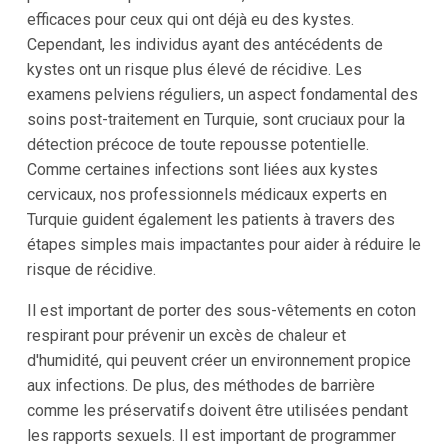
efficaces pour ceux qui ont déjà eu des kystes.
Cependant, les individus ayant des antécédents de
kystes ont un risque plus élevé de récidive. Les
examens pelviens réguliers, un aspect fondamental des
soins post-traitement en Turquie, sont cruciaux pour la
détection précoce de toute repousse potentielle.
Comme certaines infections sont liées aux kystes
cervicaux, nos professionnels médicaux experts en
Turquie guident également les patients à travers des
étapes simples mais impactantes pour aider à réduire le
risque de récidive.
Il est important de porter des sous-vêtements en coton
respirant pour prévenir un excès de chaleur et
d'humidité, qui peuvent créer un environnement propice
aux infections. De plus, des méthodes de barrière
comme les préservatifs doivent être utilisées pendant
les rapports sexuels. Il est important de programmer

• **TASK TO COMPLETE**: Using the material above, print word for word the lines from the one holding "examens pelviens réguliers, un" through the last line.

• **PROBLEM SOLUTION**:
examens pelviens réguliers, un aspect fondamental des
soins post-traitement en Turquie, sont cruciaux pour la
détection précoce de toute repousse potentielle.
Comme certaines infections sont liées aux kystes
cervicaux, nos professionnels médicaux experts en
Turquie guident également les patients à travers des
étapes simples mais impactantes pour aider à réduire le
risque de récidive.
Il est important de porter des sous-vêtements en coton
respirant pour prévenir un excès de chaleur et
d'humidité, qui peuvent créer un environnement propice
aux infections. De plus, des méthodes de barrière
comme les préservatifs doivent être utilisées pendant
les rapports sexuels. Il est important de programmer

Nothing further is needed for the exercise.